• **O que produzir**: Transcreva literalmente a parte do trecho fornecido entre "O diz a ciência: Um" e "movimento do mestre.", inclusive.

• **Trecho fornecido**:

════

Pensamento similar aos dos profissionais da Polônia. Por lá, um estudo de 2011 já deixava claro que o método das Constelações Familiares não preenche requisitos básicos do Código de Ética dos Psicoterapeutas, “o que faz com que seja difícil tratar esse método como uma terapia”.

No Brasil a prática é incentivada inclusive pelo Judiciário, que vem usando as constelações em casos como o de uma mãe que pedia a internação compulsiva da filha, dependente química. Por usar técnicas de atuação e representação, a sessão mediada pelo juiz da Vara Cível de Valença, próxima a Salvador-BA, acabou tendo uma situação no mínimo insólita: um dos presentes foi escalado para interpretar a pedra de crack, objeto de vício da jovem.

Imposição de Mãos

O que é? Presente em terapias como o reiki, a prática terapêutica da imposição de mãos é descrita no rol das PIC como “um esforço meditativo para a transferência de energia vital (Qi, prana) por meio das mãos com intuito de reestabelecer o equilíbrio do campo energético humano, auxiliando no processo saúde-doença.”

O diz a ciência: Um grupo de pesquisadores canadenses e norte-americanos visitou a China no fim da década de 1970 para investigar os poderes de um certo doutor que curava seus pacientes pela transferência de qi (pronuncia-se chi), a energia vital, por meio das mãos. Em um primeiro momento, a interação entre médico e paciente se deu em um mesmo ambiente, com o Dr. Lu manipulando a energia vital a dois metros e meio da paciente, que se contorcia em convulsões a cada movimento do mestre.

════

• **Registros**:
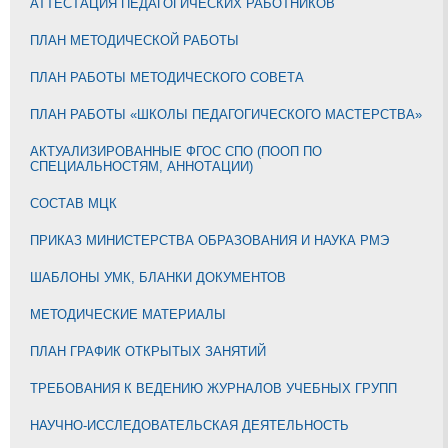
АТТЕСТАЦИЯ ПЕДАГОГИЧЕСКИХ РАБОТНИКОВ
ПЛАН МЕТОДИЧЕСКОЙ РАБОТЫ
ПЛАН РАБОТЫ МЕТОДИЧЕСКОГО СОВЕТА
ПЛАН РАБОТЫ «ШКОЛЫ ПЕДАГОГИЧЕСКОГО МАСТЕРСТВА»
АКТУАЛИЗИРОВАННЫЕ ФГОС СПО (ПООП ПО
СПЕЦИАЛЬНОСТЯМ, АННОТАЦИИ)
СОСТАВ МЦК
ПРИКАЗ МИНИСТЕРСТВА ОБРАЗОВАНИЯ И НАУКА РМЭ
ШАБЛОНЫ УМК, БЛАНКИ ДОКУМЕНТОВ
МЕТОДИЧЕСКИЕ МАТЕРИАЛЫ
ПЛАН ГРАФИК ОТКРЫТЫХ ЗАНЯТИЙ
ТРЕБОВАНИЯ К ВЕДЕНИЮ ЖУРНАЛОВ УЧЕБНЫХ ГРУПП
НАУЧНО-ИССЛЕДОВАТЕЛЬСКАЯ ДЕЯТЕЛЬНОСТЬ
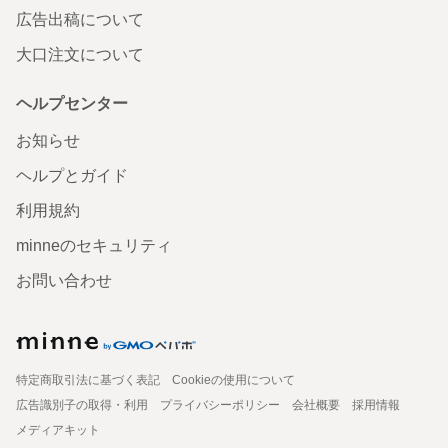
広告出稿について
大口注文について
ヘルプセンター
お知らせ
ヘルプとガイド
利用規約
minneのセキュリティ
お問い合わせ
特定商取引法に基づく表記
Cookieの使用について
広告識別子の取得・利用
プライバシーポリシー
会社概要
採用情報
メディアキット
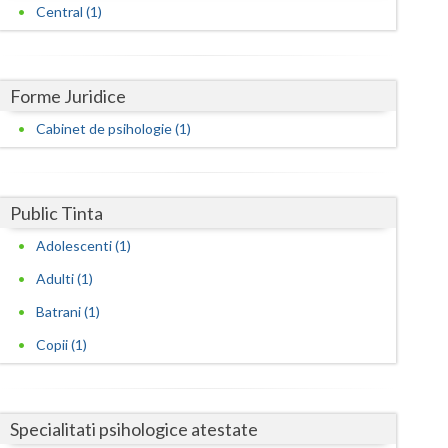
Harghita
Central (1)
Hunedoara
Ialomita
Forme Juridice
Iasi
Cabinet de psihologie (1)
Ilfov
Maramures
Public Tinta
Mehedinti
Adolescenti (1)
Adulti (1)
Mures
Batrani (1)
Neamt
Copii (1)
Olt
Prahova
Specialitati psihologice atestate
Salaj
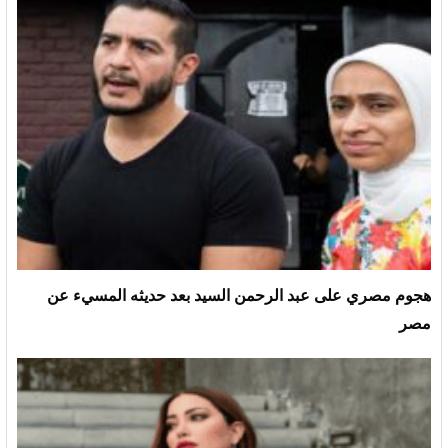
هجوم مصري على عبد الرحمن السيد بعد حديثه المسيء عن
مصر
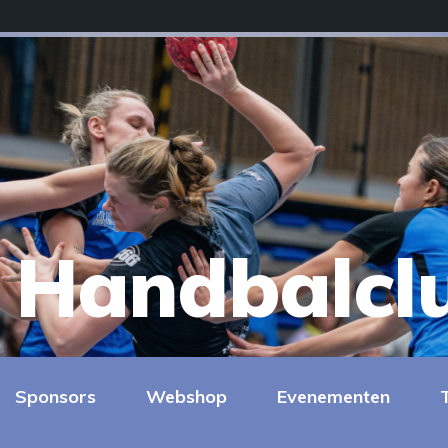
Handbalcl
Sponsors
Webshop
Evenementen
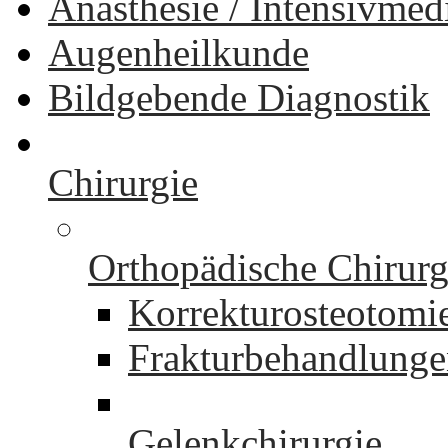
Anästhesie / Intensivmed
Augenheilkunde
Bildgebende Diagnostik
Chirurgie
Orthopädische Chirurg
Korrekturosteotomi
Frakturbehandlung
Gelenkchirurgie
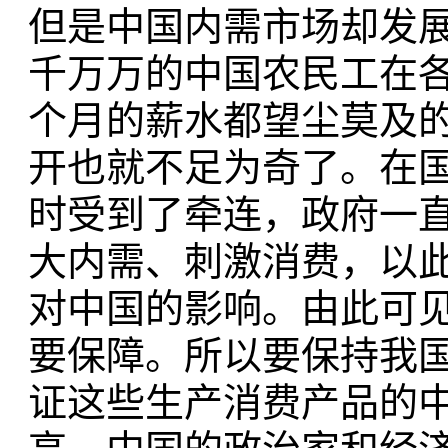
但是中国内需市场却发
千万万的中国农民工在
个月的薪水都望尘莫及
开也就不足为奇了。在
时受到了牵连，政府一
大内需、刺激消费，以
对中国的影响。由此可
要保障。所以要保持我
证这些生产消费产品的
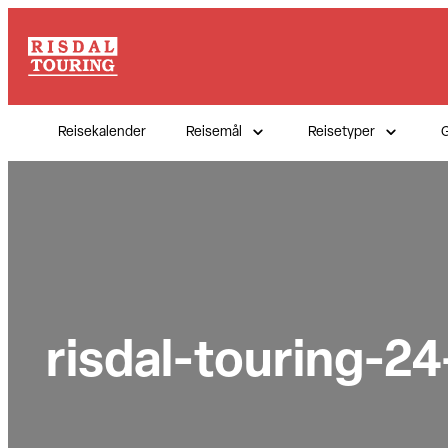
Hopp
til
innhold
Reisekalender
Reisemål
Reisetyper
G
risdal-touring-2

════

• **Resposta a seguir**:
O diz a ciência: Um grupo de pesquisadores canadenses e norte-americanos visitou a China no fim da década de 1970 para investigar os poderes de um certo doutor que curava seus pacientes pela transferência de qi (pronuncia-se chi), a energia vital, por meio das mãos. Em um primeiro momento, a interação entre médico e paciente se deu em um mesmo ambiente, com o Dr. Lu manipulando a energia vital a dois metros e meio da paciente, que se contorcia em convulsões a cada movimento do mestre.